This is what you’d find on most texture websites. It’s a standard photo that you’d get if you stood in front of the material and photographed it. Diffuse maps contain already build light and shadow information.
Albedo texture is very similar to a diffuse map, but with one extra benefit: all the shadows and highlights have been removed. Simpler version of the diffuse map which gives you the freedom to manipulate and create light and shadow information using PBR shaders.

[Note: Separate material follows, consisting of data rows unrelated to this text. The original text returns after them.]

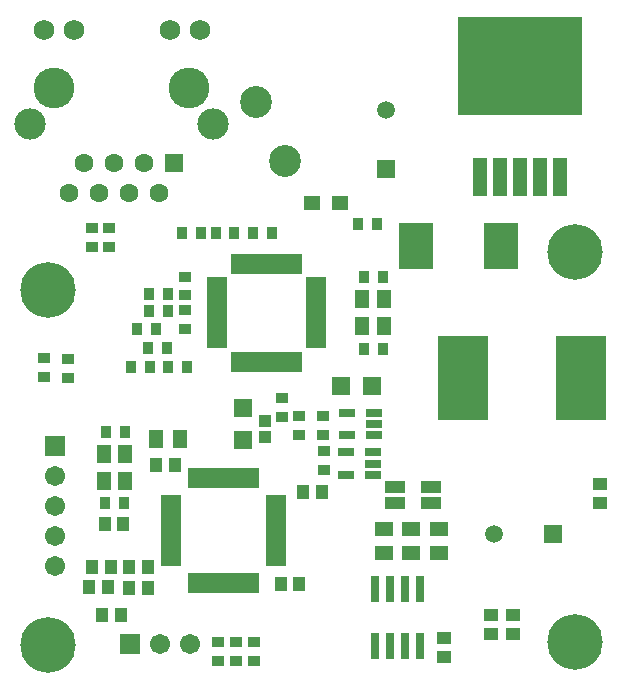
<source format=gts>
G04*
G04 #@! TF.GenerationSoftware,Altium Limited,Altium Designer,20.0.13 (296)*
G04*
G04 Layer_Color=8388736*
%FSLAX44Y44*%
%MOMM*%
G71*
G01*
G75*
%ADD42R,10.5700X8.4200*%
%ADD43R,1.1700X3.3200*%
%ADD44R,1.3700X1.2200*%
%ADD45R,0.8200X1.0200*%
%ADD46R,1.2032X1.0032*%
%ADD47R,1.0200X0.8200*%
%ADD48R,1.1032X1.0032*%
%ADD49R,1.5200X1.5200*%
%ADD50R,1.3400X0.7400*%
%ADD51R,1.5200X1.5200*%
%ADD52R,0.5240X1.8040*%
%ADD53R,1.8040X0.5240*%
%ADD54R,4.2032X7.2032*%
%ADD55R,1.3032X1.5032*%
%ADD56R,2.9972X4.0132*%
%ADD57R,1.0032X1.2032*%
%ADD58R,0.5032X1.7032*%
%ADD59R,1.7032X0.5032*%
%ADD60R,1.6032X1.2032*%
%ADD61R,0.7200X2.3200*%
%ADD62R,1.7032X1.1032*%
%ADD63R,1.2032X1.6032*%
%ADD64C,1.5200*%
%ADD65C,4.7032*%
%ADD66C,2.7032*%
%ADD67C,3.4532*%
%ADD68C,2.6482*%
%ADD69C,1.7332*%
%ADD70C,1.6012*%
%ADD71R,1.6012X1.6012*%
%ADD72C,1.7032*%
%ADD73R,1.7032X1.7032*%
%ADD74R,1.7032X1.7032*%
G36*
X292750Y177125D02*
Y170375D01*
X279625D01*
Y177125D01*
X292750D01*
D02*
G37*
G36*
Y196125D02*
Y189375D01*
X279625D01*
Y196125D01*
X292750D01*
D02*
G37*
G36*
X315875Y177125D02*
Y170375D01*
X302750D01*
Y177125D01*
X315875D01*
D02*
G37*
G36*
Y186625D02*
Y179875D01*
X302750D01*
Y186625D01*
X315875D01*
D02*
G37*
G36*
Y196125D02*
Y189375D01*
X302750D01*
Y196125D01*
X315875D01*
D02*
G37*
G36*
X316625Y222875D02*
X303500D01*
Y229625D01*
X316625D01*
Y222875D01*
D02*
G37*
G36*
X293500D02*
X280375D01*
Y229625D01*
X293500D01*
Y222875D01*
D02*
G37*
G36*
X316625Y213375D02*
X303500D01*
Y220125D01*
X316625D01*
Y213375D01*
D02*
G37*
G36*
Y203875D02*
X303500D01*
Y210625D01*
X316625D01*
Y203875D01*
D02*
G37*
G36*
X293500D02*
X280375D01*
Y210625D01*
X293500D01*
Y203875D01*
D02*
G37*
D42*
X433750Y520000D02*
D03*
D43*
X467750Y425500D02*
D03*
X450750D02*
D03*
X433750D02*
D03*
X416750D02*
D03*
X399750D02*
D03*
D44*
X281000Y403750D02*
D03*
X258000D02*
D03*
D45*
X312500Y386250D02*
D03*
X296500D02*
D03*
X135750Y264750D02*
D03*
X151750D02*
D03*
X118500Y281000D02*
D03*
X134500D02*
D03*
X120000Y312750D02*
D03*
X136000D02*
D03*
X120000Y327000D02*
D03*
X136000D02*
D03*
X302000Y280000D02*
D03*
X318000D02*
D03*
X192000Y378000D02*
D03*
X176000D02*
D03*
X148000D02*
D03*
X164000D02*
D03*
X317500Y341500D02*
D03*
X301500D02*
D03*
X82750Y149500D02*
D03*
X98750D02*
D03*
X99500Y209750D02*
D03*
X83500D02*
D03*
X104500Y264750D02*
D03*
X120500D02*
D03*
X125500Y297000D02*
D03*
X109500D02*
D03*
X207750Y378500D02*
D03*
X223750D02*
D03*
D46*
X409500Y39000D02*
D03*
Y55000D02*
D03*
X427750Y39000D02*
D03*
Y55000D02*
D03*
X501750Y149750D02*
D03*
Y165750D02*
D03*
X369750Y19750D02*
D03*
Y35750D02*
D03*
D47*
X232000Y239000D02*
D03*
Y223000D02*
D03*
X267250Y207500D02*
D03*
Y223500D02*
D03*
X246250Y207250D02*
D03*
Y223250D02*
D03*
X51500Y256000D02*
D03*
Y272000D02*
D03*
X31000Y256250D02*
D03*
Y272250D02*
D03*
X267500Y193750D02*
D03*
Y177750D02*
D03*
X85750Y366250D02*
D03*
Y382250D02*
D03*
X150250Y325500D02*
D03*
Y341500D02*
D03*
Y313250D02*
D03*
Y297250D02*
D03*
X208500Y16250D02*
D03*
Y32250D02*
D03*
X178000Y32250D02*
D03*
Y16250D02*
D03*
X71500Y366250D02*
D03*
Y382250D02*
D03*
X193250Y32250D02*
D03*
Y16250D02*
D03*
D48*
X218250Y205500D02*
D03*
Y219500D02*
D03*
D49*
X308500Y249250D02*
D03*
X282000D02*
D03*
X320500Y432250D02*
D03*
D50*
X287000Y207250D02*
D03*
Y226250D02*
D03*
X310000D02*
D03*
Y216750D02*
D03*
Y207250D02*
D03*
X286250Y173750D02*
D03*
Y192750D02*
D03*
X309250D02*
D03*
Y183250D02*
D03*
Y173750D02*
D03*
D51*
X199250Y203500D02*
D03*
Y230000D02*
D03*
X461750Y123750D02*
D03*
D52*
X191750Y352550D02*
D03*
X196750D02*
D03*
X201750D02*
D03*
X206750D02*
D03*
X211750D02*
D03*
X216750D02*
D03*
X221750D02*
D03*
X226750D02*
D03*
X231750D02*
D03*
X236750D02*
D03*
X241750D02*
D03*
X246750D02*
D03*
Y268950D02*
D03*
X241750D02*
D03*
X236750D02*
D03*
X231750D02*
D03*
X226750D02*
D03*
X221750D02*
D03*
X216750D02*
D03*
X211750D02*
D03*
X206750D02*
D03*
X201750D02*
D03*
X196750D02*
D03*
X191750D02*
D03*
D53*
X261050Y338250D02*
D03*
Y333250D02*
D03*
Y328250D02*
D03*
Y323250D02*
D03*
Y318250D02*
D03*
Y313250D02*
D03*
Y308250D02*
D03*
Y303250D02*
D03*
Y298250D02*
D03*
Y293250D02*
D03*
Y288250D02*
D03*
Y283250D02*
D03*
X177450D02*
D03*
Y288250D02*
D03*
Y293250D02*
D03*
Y298250D02*
D03*
Y303250D02*
D03*
Y308250D02*
D03*
Y313250D02*
D03*
Y318250D02*
D03*
Y323250D02*
D03*
Y328250D02*
D03*
Y333250D02*
D03*
Y338250D02*
D03*
D54*
X485250Y255250D02*
D03*
X385250D02*
D03*
D55*
X300250Y299250D02*
D03*
Y322250D02*
D03*
X318250D02*
D03*
Y299250D02*
D03*
X81500Y168250D02*
D03*
Y191250D02*
D03*
X99500D02*
D03*
Y168250D02*
D03*
D56*
X417435Y367000D02*
D03*
X346065D02*
D03*
D57*
X82000Y132000D02*
D03*
X98000D02*
D03*
X118500Y78250D02*
D03*
X102500D02*
D03*
X118500Y95250D02*
D03*
X102500D02*
D03*
X87750D02*
D03*
X71750D02*
D03*
X79750Y54750D02*
D03*
X95750D02*
D03*
X126000Y182250D02*
D03*
X142000D02*
D03*
X69000Y78500D02*
D03*
X85000D02*
D03*
X266250Y159250D02*
D03*
X250250D02*
D03*
X247000Y81250D02*
D03*
X231000D02*
D03*
D58*
X155500Y170750D02*
D03*
X160500D02*
D03*
X165500D02*
D03*
X170500D02*
D03*
X175500D02*
D03*
X180500D02*
D03*
X185500D02*
D03*
X190500D02*
D03*
X195500D02*
D03*
X200500D02*
D03*
X205500D02*
D03*
X210500D02*
D03*
Y81750D02*
D03*
X205500D02*
D03*
X200500D02*
D03*
X195500D02*
D03*
X190500D02*
D03*
X185500D02*
D03*
X180500D02*
D03*
X175500D02*
D03*
X170500D02*
D03*
X165500D02*
D03*
X160500D02*
D03*
X155500D02*
D03*
D59*
X227500Y153750D02*
D03*
Y148750D02*
D03*
Y143750D02*
D03*
Y138750D02*
D03*
Y133750D02*
D03*
Y128750D02*
D03*
Y123750D02*
D03*
Y118750D02*
D03*
Y113750D02*
D03*
Y108750D02*
D03*
Y103750D02*
D03*
Y98750D02*
D03*
X138500D02*
D03*
Y103750D02*
D03*
Y108750D02*
D03*
Y113750D02*
D03*
Y118750D02*
D03*
Y123750D02*
D03*
Y128750D02*
D03*
Y133750D02*
D03*
Y138750D02*
D03*
Y143750D02*
D03*
Y148750D02*
D03*
Y153750D02*
D03*
D60*
X365250Y107750D02*
D03*
Y127750D02*
D03*
X341750Y107750D02*
D03*
Y127750D02*
D03*
X318750Y107750D02*
D03*
Y127750D02*
D03*
D61*
X349050Y77000D02*
D03*
X336350D02*
D03*
X323650D02*
D03*
X310950D02*
D03*
X349050Y29000D02*
D03*
X336350D02*
D03*
X323650D02*
D03*
X310950D02*
D03*
D62*
X358750Y149500D02*
D03*
Y163500D02*
D03*
X327750D02*
D03*
Y149500D02*
D03*
D63*
X125750Y203750D02*
D03*
X145750D02*
D03*
D64*
X320500Y482250D02*
D03*
X411750Y123750D02*
D03*
D65*
X34250Y29750D02*
D03*
X480750Y31750D02*
D03*
X34250Y330000D02*
D03*
X480750Y362250D02*
D03*
D66*
X210000Y489500D02*
D03*
X235000Y439500D02*
D03*
D67*
X153900Y501250D02*
D03*
X39600D02*
D03*
D68*
X19300Y470750D02*
D03*
X174200D02*
D03*
D69*
X55900Y550250D02*
D03*
X30500D02*
D03*
X137600D02*
D03*
X163000D02*
D03*
D70*
X52350Y412350D02*
D03*
X65050Y437750D02*
D03*
X77750Y412350D02*
D03*
X90450Y437750D02*
D03*
X103150Y412350D02*
D03*
X115850Y437750D02*
D03*
X128550Y412350D02*
D03*
D71*
X141250Y437750D02*
D03*
D72*
X154000Y30250D02*
D03*
X128600D02*
D03*
X40000Y96100D02*
D03*
Y121500D02*
D03*
Y146900D02*
D03*
Y172300D02*
D03*
D73*
X103200Y30250D02*
D03*
D74*
X40000Y197700D02*
D03*
M02*

</source>
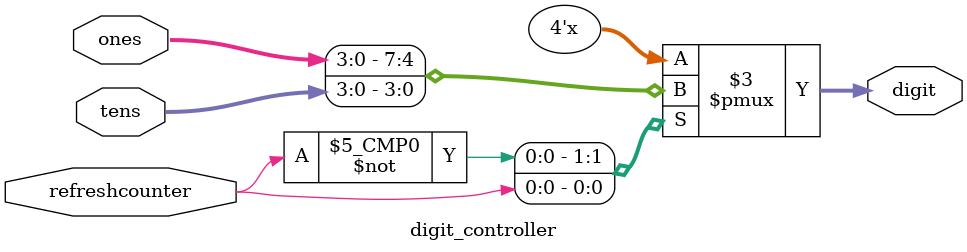
<source format=v>
`timescale 1ns / 1ps


module digit_controller(
                            input refreshcounter,
                            input [3:0] ones, tens,
                            output reg [3:0] digit                         
                        );
                    
                    initial 
                        digit = 0;
                        
        always@(refreshcounter)
            begin
                case(refreshcounter)
                    1'b0: digit = ones;
                    1'b1: digit = tens;
                endcase       
            end                                           
endmodule

</source>
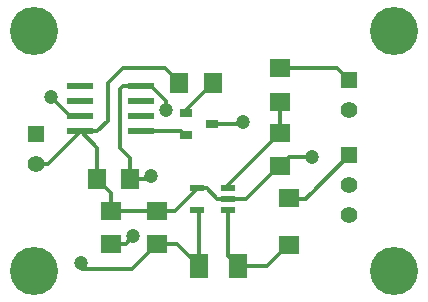
<source format=gtl>
G04 ( created by brdgerber.py ( brdgerber.py v0.1 2014-03-12 ) ) date 2021-11-30 02:51:56 EST*
G04 Gerber Fmt 3.4, Leading zero omitted, Abs format*
%MOIN*%
%FSLAX34Y34*%
G01*
G70*
G90*
G04 APERTURE LIST*
%ADD28R,0.0472X0.0216*%
%ADD19C,0.0031*%
%ADD17C,0.0047*%
%ADD11C,0.0050*%
%ADD13R,0.0866X0.0236*%
%ADD24C,0.0100*%
%ADD16R,0.0394X0.0315*%
%ADD25C,0.0150*%
%ADD14C,0.0080*%
%ADD30C,0.0200*%
%ADD22C,0.0120*%
%ADD23C,0.1600*%
%ADD10R,0.0709X0.0629*%
%ADD20R,0.0550X0.0550*%
%ADD21C,0.0550*%
%ADD15R,0.0629X0.0709*%
%ADD29R,0.0657X0.0614*%
%ADD27C,0.0472*%
%ADD26R,0.0600X0.0800*%
%ADD12C,0.0060*%
%ADD18C,0.0039*%
G04 APERTURE END LIST*
G54D28*
D10*
X-09900Y-00991D03*
D10*
X-09900Y-02109D03*
D13*
X-12473Y02650D03*
D13*
X-10427Y02650D03*
D13*
X-12473Y03150D03*
D13*
X-12473Y02150D03*
D13*
X-12473Y01650D03*
D13*
X-10427Y03150D03*
D13*
X-10427Y02150D03*
D13*
X-10427Y01650D03*
D15*
X-11909Y00050D03*
D15*
X-10791Y00050D03*
D16*
X-08067Y01900D03*
D16*
X-08933Y01525D03*
D16*
X-08933Y02275D03*
D15*
X-09159Y03250D03*
D15*
X-08041Y03250D03*
D20*
X-03500Y03350D03*
D21*
X-03500Y02350D03*
D10*
X-11450Y-00991D03*
D10*
X-11450Y-02109D03*
D20*
X-03500Y00850D03*
D21*
X-03500Y-00150D03*
D21*
X-03500Y-01150D03*
D23*
X-02000Y-03000D03*
D23*
X-02000Y05000D03*
D23*
X-14000Y05000D03*
D23*
X-14000Y-03000D03*
D22*
G01X-10800Y00050D02*
G01X-10800Y00750D01*
D22*
G01X-10800Y00750D02*
G01X-11150Y01100D01*
D22*
G01X-11150Y01100D02*
G01X-11150Y03050D01*
D22*
G01X-11150Y03050D02*
G01X-11050Y03150D01*
D22*
G01X-11050Y03150D02*
G01X-10450Y03150D01*
D22*
G01X-10450Y03150D02*
G01X-10100Y03150D01*
D26*
X-08500Y-02850D03*
D26*
X-07200Y-02850D03*
D27*
X-09600Y02350D03*
D22*
G01X-10450Y01650D02*
G01X-09100Y01650D01*
D22*
G01X-11450Y-00400D02*
G01X-11900Y00050D01*
D10*
X-05800Y00491D03*
D10*
X-05800Y01609D03*
D22*
G01X-11450Y-01000D02*
G01X-11450Y-00400D01*
D22*
G01X-08950Y02350D02*
G01X-08050Y03250D01*
D22*
G01X-08950Y02250D02*
G01X-08950Y02350D01*
D28*
X-07539Y-00974D03*
D28*
X-07539Y-00600D03*
D28*
X-07539Y-00226D03*
D28*
X-08561Y-00226D03*
D28*
X-08561Y-00974D03*
D10*
X-05800Y02641D03*
D10*
X-05800Y03759D03*
D22*
G01X-11900Y00050D02*
G01X-11900Y01100D01*
D22*
G01X-11900Y01100D02*
G01X-12450Y01650D01*
D22*
G01X-09100Y01650D02*
G01X-08950Y01500D01*
D29*
X-05500Y-00576D03*
D29*
X-05500Y-02124D03*
D22*
G01X-09600Y02650D02*
G01X-09600Y02350D01*
D22*
G01X-10100Y03150D02*
G01X-09600Y02650D01*
D20*
X-13950Y01550D03*
D21*
X-13950Y00550D03*
D22*
G01X-13950Y00550D02*
G01X-13550Y00550D01*
D22*
G01X-13550Y00550D02*
G01X-12450Y01650D01*
D27*
X-12450Y-02750D03*
D22*
G01X-12450Y-02750D02*
G01X-12450Y-02900D01*
D22*
G01X-12450Y-02900D02*
G01X-12400Y-02950D01*
D22*
G01X-12400Y-02950D02*
G01X-10750Y-02950D01*
D22*
G01X-10750Y-02950D02*
G01X-09900Y-02100D01*
D22*
G01X-09900Y-02100D02*
G01X-09250Y-02100D01*
D22*
G01X-08500Y-01000D02*
G01X-08550Y-00950D01*
D22*
G01X-08500Y-02850D02*
G01X-08500Y-01000D01*
D22*
G01X-04950Y-00600D02*
G01X-04800Y-00450D01*
D22*
G01X-09250Y-02100D02*
G01X-08500Y-02850D01*
D22*
G01X-04850Y-00500D02*
G01X-03500Y00850D01*
D22*
G01X-05800Y03750D02*
G01X-03900Y03750D01*
D22*
G01X-03900Y03750D02*
G01X-03500Y03350D01*
D22*
G01X-05800Y02650D02*
G01X-05800Y01600D01*
D22*
G01X-07550Y-00600D02*
G01X-06950Y-00600D01*
D22*
G01X-06950Y-00600D02*
G01X-05850Y00500D01*
D22*
G01X-05850Y00500D02*
G01X-05800Y00500D01*
D22*
G01X-07550Y-00250D02*
G01X-07550Y-00150D01*
D22*
G01X-07550Y-00150D02*
G01X-05800Y01600D01*
D22*
G01X-08550Y-00250D02*
G01X-08250Y-00250D01*
D22*
G01X-08250Y-00250D02*
G01X-07900Y-00600D01*
D22*
G01X-07900Y-00600D02*
G01X-07550Y-00600D01*
D22*
G01X-09900Y-01000D02*
G01X-09300Y-01000D01*
D22*
G01X-09300Y-01000D02*
G01X-08550Y-00250D01*
D22*
G01X-11450Y-01000D02*
G01X-09900Y-01000D01*
D27*
X-04750Y00800D03*
D22*
G01X-04750Y00800D02*
G01X-05500Y00800D01*
D22*
G01X-05500Y00800D02*
G01X-05800Y00500D01*
D22*
G01X-08050Y01900D02*
G01X-07100Y01900D01*
D22*
G01X-07100Y01900D02*
G01X-07050Y01950D01*
D27*
X-07050Y01950D03*
D22*
G01X-12450Y01650D02*
G01X-11900Y01650D01*
D22*
G01X-11900Y01650D02*
G01X-11550Y02000D01*
D22*
G01X-11550Y02000D02*
G01X-11550Y03250D01*
D22*
G01X-11550Y03250D02*
G01X-11050Y03750D01*
D22*
G01X-11050Y03750D02*
G01X-09650Y03750D01*
D22*
G01X-09650Y03750D02*
G01X-09150Y03250D01*
D22*
G01X-12450Y02150D02*
G01X-12800Y02150D01*
D22*
G01X-12800Y02150D02*
G01X-13450Y02800D01*
D27*
X-13450Y02800D03*
D22*
G01X-11450Y-02100D02*
G01X-10950Y-02100D01*
D22*
G01X-10950Y-02100D02*
G01X-10700Y-01850D01*
D27*
X-10700Y-01850D03*
D27*
X-10100Y00150D03*
D22*
G01X-10100Y00150D02*
G01X-10200Y00050D01*
D22*
G01X-10200Y00050D02*
G01X-10800Y00050D01*
D22*
G01X-05500Y-00600D02*
G01X-04950Y-00600D01*
D22*
G01X-07200Y-02850D02*
G01X-06250Y-02850D01*
D22*
G01X-06250Y-02850D02*
G01X-05500Y-02100D01*
D22*
G01X-07550Y-00950D02*
G01X-07550Y-02500D01*
D22*
G01X-07550Y-02500D02*
G01X-07200Y-02850D01*
M02*

</source>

(People also call it: ”The new diffuse”)
ID map is a texture that defines areas of your UVs that belong to different materials. It is used mostly in procedural texturing like allegorithmic’s substance designer/painter and quixel’s DDO in order to create masks for areas that are metal, leather, cloth, skin, etc and makes sure that those material values only exist within the specified color given in the ID map
A normal map is commonly used to fake high-resolution details on a low-resolution model. Each pixel of the map stores the surface information of the original high-res mesh. This creates the illusion of more surface detail or better curvature. However, the silhouette of the model doesn’t change.
The most commonly used is called a Tangent Space normal map
(The blue coloured one)
Bump maps are greyscale images. They create the illusion of depth on the surface of a model using a very simple lighting trick. When values get brighter, details appear to pull out of the surface. When values get darker, they appear to be pushing into the surface. Bump maps are great for creating tiny details on a model. The problem with bump maps is that they break pretty easily if the camera views them from the wrong angle.
Creating parallax mapped materials always starts with creating a height map. Each pixel’s texture coordinates are adjusted at render-time to create an illusion of depth as the viewer’s eye moves across a scene.
The virtue of parallax mapping is efficiency. It is the cheapest real-time technique for displacement mapping. As a rule, parallax mapping looks good on walls and floors.
Technique that aims to render bumps as true geometry. Unlike bump mapping, normal, parallax which tries to “fake” bumps Displacement mapping actually displaces the surface with real geometry based on black and white values of the texture map itself.
A specularity map defines how strong the textured surface will ‘shine’ at a certain position. Most render engines use this information to define the appearance of specular highlights
This not so common map type.
Anisotropy is used to simulate stretched out highlights. In the real world, they are caused by elongated micro-scratches or details that go in the same direction.
Vector displacement displaces on 3 axes of 3 colours, while regular displacement or height along the same normal.
Rarely used, but useful in some cases.
An example would be a mushroom. Mushroom’s cap grows in a certain directions, it cannot be done properly with Height or Displacement map, because they pull the geometry only in one axis (Up) while Vector displacement works with multiple axes (Sides)
Represent how smooth or rough a surface is. Also called Microsurface. Roughness map controls the specular spread, what you need to consider is controlling where the spread happens and to what degree. Good to use for metals, rust, ice, skin, etc.
I have created something which could be beneficial and useful for many artist out there. (Primarily for beginners and mid level)
The following content covers 21 different texture types and their usage. 3D is a huge challenge and texturing has always been an essential element to it.
You will find similar information all around the web, but it’s just much easier to have it all at one place. Isn’t it? I am not covering every texture with detailed and long description. I am just providing you a simple guide with basic rules for each texture type.
Nowadays there are more advanced techniques to achieve realism such as:
3D scanners and Photogrammetry but those are more advanced topics which I don’t have the full knowledge to cover.
I am open to suggestions and criticism if you think something could have been said better from the content below
Height mapping is very similar to displacement map, but it’s usually is applied on a terrain, mountains, and larger scale surfaces where the values are only used to modify the vertex height.
Height mapping usually refers to large scale / tessellation based techniques, where displacement mapping usually refers to small scale / raytracing techniques.
Metalness maps are marking materials look as metallic or non-metallic
Ambient occlusion is simply a simulation of the shadowing caused by objects blocking the ambient light. Because ambient light is environmental, unlike other types of lighting, ambient occlusion does not depend on light direction. As such, it can be pre-computed for static objects.
Cavity maps are narrower version of ambient occlusion, keeping dark shadows to crevices and sharp corners only. Useful for hard surfaces texturing.
Curvature map stores the convexity/concavity of the mesh. It can be used to mask where the surface would get more wear or where sub-surface scattering might occur. You could achive some interesting effects by just putting the curvature map on top of the diffuse and change the mode in Photoshop. Bake with ‘’Crazy Bump’’
Thickness maps are a measurement of how thick/thin a surface is. Typically used for faking light passing through a surface when lit from behind, such as a cat’s ear or a stretched hide. It can be used in a Sub Surface Scattering (SSS) shader or directly in the diffuse/albedo to fake a SSS effect.
Emissive map mimics surfaces that emit light, like a computer monitor, a vehicle dashboard at night, or magical effects.
Transparency maps define how opaque a texture is at a certain position. Bright zones mean ean solid areas, dark zones transparent areas.